Sparen oder Investieren ist ja zuallererst Psychologie, und zwar auf sich selbst gewandte. Denn was die meisten Leute, vom Geldanlegen abhält, ist die Tatsache, dass man Geld, das man hat, auch ausgibt. Und wenn es dann weg ist, ist schlicht nichts mehr da, was man sparen könnte. Ich weiß das, weil es mir genau so geht.

Der richtige Weg ist es also, das Geld wegzulegen, bevor man es sieht. Und dann idealerweise auch noch zu vergessen, dass man es getan hat.

Für diese Idee gibt es großartige Worte wie „Autopilot“ oder „automatisierte Geldanlage“, aber in der Regel handelt es sich schlicht um einen simplen Dauerauftrag bzw. ein Lastschriftmandat. Das Geld geht jeden Monat in einen Sparplan oder Fond, ist damit vom Konto weg und vor dem Zugriff des Inhabers (mir!) sicher.

In welche Anlage man „wegsparen“ sollte schauen wir uns ein anderes Mal an, mir geht es hier erst einmal um den richtigen Zeitpunkt für die monatliche Abbuchung. Das klingt wie ein triviales Problem, das ist es aber gar nicht.
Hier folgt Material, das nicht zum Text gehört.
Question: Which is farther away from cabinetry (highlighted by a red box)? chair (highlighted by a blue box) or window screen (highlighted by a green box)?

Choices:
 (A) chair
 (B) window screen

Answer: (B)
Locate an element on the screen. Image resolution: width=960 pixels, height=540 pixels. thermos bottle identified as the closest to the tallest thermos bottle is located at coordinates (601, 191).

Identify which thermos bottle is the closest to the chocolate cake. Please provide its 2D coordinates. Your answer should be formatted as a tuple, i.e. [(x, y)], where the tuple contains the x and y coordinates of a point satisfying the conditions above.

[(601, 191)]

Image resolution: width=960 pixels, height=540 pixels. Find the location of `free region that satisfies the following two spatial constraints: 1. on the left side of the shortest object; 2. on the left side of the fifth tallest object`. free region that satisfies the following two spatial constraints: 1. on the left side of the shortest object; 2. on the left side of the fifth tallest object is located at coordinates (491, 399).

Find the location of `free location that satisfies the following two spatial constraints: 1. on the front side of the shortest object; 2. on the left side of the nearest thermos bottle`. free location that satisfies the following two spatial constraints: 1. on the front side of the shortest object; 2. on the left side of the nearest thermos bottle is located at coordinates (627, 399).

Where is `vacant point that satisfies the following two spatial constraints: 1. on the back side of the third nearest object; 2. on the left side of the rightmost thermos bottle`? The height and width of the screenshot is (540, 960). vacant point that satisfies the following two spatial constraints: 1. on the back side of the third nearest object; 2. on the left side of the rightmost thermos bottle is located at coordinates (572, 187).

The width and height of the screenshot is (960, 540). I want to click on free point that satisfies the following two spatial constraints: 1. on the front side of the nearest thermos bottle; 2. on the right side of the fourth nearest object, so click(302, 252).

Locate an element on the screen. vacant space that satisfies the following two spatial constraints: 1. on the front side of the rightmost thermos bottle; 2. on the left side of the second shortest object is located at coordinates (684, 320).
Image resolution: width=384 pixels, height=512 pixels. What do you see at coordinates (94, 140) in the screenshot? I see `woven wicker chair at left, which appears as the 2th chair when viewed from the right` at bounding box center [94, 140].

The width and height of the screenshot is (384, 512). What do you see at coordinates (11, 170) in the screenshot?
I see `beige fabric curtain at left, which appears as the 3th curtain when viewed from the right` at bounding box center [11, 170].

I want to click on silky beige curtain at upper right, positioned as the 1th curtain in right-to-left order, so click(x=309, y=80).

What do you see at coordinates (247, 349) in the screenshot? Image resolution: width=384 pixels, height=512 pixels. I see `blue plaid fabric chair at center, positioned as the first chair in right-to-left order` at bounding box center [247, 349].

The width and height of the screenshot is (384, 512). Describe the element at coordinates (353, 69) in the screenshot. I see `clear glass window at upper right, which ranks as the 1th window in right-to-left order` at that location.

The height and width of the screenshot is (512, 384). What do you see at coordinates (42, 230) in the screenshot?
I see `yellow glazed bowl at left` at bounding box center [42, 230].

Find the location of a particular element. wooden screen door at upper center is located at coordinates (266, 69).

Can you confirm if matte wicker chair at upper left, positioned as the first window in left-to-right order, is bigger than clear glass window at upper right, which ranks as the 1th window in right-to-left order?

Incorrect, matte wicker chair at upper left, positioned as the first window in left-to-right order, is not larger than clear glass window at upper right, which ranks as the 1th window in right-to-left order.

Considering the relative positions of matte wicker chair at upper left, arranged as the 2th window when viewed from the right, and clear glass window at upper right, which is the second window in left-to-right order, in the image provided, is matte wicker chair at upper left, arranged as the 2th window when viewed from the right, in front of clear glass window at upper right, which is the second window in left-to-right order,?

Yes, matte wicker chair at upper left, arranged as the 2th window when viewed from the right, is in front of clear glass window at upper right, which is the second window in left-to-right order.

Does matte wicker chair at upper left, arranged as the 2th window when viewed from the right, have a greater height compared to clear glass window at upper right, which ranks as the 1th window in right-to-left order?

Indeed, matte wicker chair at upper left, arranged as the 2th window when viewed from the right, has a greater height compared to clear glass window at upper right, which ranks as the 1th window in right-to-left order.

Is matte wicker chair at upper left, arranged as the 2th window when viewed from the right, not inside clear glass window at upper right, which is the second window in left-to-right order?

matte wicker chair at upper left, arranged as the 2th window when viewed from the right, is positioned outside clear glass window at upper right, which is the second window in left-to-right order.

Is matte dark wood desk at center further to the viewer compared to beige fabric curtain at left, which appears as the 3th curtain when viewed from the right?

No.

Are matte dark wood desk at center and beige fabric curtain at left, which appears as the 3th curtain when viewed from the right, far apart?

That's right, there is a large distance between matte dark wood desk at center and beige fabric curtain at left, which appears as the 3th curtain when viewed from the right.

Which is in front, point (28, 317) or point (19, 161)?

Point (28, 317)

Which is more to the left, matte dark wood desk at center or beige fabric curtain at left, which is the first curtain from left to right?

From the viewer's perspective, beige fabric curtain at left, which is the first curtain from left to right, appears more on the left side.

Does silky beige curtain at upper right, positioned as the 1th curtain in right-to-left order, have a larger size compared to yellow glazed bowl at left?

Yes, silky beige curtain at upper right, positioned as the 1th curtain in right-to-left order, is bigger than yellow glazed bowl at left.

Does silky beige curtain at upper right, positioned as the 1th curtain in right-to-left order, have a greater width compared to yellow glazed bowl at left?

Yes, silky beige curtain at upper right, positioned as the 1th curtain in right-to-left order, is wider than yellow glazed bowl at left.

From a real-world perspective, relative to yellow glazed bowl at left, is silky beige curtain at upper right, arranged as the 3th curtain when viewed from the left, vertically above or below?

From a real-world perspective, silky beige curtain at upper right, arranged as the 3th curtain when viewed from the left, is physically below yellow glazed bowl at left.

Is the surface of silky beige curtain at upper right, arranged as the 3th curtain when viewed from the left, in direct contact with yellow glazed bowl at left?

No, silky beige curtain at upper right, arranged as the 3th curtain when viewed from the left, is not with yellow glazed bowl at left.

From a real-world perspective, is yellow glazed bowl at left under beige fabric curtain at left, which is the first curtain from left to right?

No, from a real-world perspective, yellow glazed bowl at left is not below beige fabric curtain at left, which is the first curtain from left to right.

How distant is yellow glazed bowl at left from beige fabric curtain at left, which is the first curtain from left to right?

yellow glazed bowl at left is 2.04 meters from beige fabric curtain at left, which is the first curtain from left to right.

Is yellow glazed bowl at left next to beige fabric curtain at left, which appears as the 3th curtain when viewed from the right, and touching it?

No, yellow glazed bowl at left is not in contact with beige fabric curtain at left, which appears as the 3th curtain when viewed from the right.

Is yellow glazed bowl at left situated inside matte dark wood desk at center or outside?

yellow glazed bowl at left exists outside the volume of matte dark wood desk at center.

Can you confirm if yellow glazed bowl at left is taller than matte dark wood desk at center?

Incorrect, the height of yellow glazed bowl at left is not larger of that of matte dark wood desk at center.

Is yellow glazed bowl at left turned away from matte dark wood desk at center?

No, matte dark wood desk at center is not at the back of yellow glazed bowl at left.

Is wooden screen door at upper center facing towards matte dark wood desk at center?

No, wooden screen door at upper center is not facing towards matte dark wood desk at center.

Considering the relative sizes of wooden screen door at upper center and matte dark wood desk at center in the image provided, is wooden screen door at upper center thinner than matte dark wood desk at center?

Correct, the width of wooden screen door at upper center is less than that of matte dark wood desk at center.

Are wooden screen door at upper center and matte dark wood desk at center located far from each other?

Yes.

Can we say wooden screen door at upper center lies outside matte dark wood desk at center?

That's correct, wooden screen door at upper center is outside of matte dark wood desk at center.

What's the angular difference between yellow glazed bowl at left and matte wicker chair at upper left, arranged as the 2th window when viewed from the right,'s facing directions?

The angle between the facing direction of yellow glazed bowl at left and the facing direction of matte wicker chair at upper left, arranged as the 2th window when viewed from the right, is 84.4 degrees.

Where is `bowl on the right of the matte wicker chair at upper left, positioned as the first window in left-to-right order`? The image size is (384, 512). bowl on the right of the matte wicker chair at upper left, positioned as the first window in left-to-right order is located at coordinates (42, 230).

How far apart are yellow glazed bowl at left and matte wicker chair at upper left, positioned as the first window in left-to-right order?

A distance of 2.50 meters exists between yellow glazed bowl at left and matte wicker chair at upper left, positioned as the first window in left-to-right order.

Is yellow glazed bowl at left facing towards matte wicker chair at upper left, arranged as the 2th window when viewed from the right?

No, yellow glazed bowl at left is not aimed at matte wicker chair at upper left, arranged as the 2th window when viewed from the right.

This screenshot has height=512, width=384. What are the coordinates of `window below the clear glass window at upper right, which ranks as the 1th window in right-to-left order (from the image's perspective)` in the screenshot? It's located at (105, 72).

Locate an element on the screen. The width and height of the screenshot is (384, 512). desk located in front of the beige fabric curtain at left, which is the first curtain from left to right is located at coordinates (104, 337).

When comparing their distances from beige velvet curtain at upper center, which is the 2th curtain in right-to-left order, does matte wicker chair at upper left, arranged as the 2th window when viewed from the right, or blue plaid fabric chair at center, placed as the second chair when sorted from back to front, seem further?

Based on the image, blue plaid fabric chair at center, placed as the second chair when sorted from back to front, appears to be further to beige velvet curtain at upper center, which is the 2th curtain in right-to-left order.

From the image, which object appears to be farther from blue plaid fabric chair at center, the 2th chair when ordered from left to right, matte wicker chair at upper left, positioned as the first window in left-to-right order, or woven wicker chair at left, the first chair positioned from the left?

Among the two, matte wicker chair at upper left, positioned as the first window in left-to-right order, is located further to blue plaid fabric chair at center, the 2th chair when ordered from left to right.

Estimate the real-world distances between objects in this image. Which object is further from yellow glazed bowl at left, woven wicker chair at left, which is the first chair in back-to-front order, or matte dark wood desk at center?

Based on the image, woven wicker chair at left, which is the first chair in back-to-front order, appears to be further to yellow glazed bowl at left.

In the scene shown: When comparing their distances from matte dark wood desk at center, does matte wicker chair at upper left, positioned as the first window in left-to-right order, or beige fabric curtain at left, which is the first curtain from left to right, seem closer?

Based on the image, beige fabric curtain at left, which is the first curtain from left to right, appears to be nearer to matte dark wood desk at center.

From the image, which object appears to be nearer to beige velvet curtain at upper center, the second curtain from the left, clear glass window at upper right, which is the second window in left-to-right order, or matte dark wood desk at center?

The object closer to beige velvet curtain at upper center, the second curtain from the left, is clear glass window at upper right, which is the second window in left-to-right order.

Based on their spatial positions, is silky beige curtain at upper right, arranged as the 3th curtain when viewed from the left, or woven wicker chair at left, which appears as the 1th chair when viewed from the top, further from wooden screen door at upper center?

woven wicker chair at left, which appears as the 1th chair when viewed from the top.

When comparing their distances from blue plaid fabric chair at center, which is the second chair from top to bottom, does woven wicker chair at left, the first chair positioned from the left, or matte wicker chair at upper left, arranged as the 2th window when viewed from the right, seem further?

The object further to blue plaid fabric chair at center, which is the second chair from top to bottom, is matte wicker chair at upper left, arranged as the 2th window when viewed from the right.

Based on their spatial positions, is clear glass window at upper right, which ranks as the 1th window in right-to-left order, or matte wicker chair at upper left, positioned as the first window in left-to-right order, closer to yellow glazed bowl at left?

Der richtige Zeitpunkt - Frau im roten Business Kostüm mit Uhr
Der richtige Zeitpunkt – Frau im roten Business Kostüm mit Uhr

Zunächst ist klar, dass auf dem betreffenden Konto genügend Geld sein muss, damit die Abbuchung nicht ins Leere geht. Bei Arbeitnehmern, bei denen der Lohn berechenbar an einem bestimmten Tag auf dem Konto eingeht, kann das also kurz nach dem betreffenden Zeitpunkt sein. Nicht viel später jedenfalls, da das Geld ja schnell „weg“ sein soll, damit man gar nicht erst in Versuchung kommt, es auszugeben. Die Unsichtbarkeit ist ja gerade der Clou an der Geschichte.

Andererseits gibt es jede Menge Leute, deren Einkommen zwar grob monatlich auf dem Konto eingeht, bei denen der Tag sich aber nicht genau voraussagen lässt. Meine Anwaltskanzlei etwa braucht ungefähr zwei Wochen für die Abrechnung des vergangenen Monats. „Ungefähr“ heißt, dass die Abrechnung manchmal am 14. eingeht, ab und an aber auch am 18. Und dann muss ich erst einmal eine Rechnung schreiben, die dann auch noch gezahlt werden muss. Da kann sich der Eingangszeitpunkt des Geldes auf meinem Konto also um eine ganze Woche verschieben.

Ich lasse alle Abbuchungen, bei denen ich den Zeitpunkt selbst bestimmen kann, daher Mitte des Monats abgehen. Das setzt natürlich ein etwas komplexeres Liquiditätsmanagement voraus als die Grundform „Arbeitnehmer mit einem Einkommen“, aber es scheint mir die beste Methode zu sein. Das Geld ist dann zwar oft „nicht gleich“ weg, aber eben doch früh genug, dass ich es nicht vor dem Monatsende noch für Vanity-Projekte wie Compliance Handbücher (großartige Strandlektüre!) ausgeben kann.

Ich persönlich verwalte meine ETF-Sparpläne online bei einer bekannten Direktbank. Die erlaubt mir zwar kein ganz flexibles Festlegen des Abbuchungsdatums, aber immerhin die Wahl zwischen „Monatsanfang“ und „Monatsmitte“, was für meine Zwecke reicht.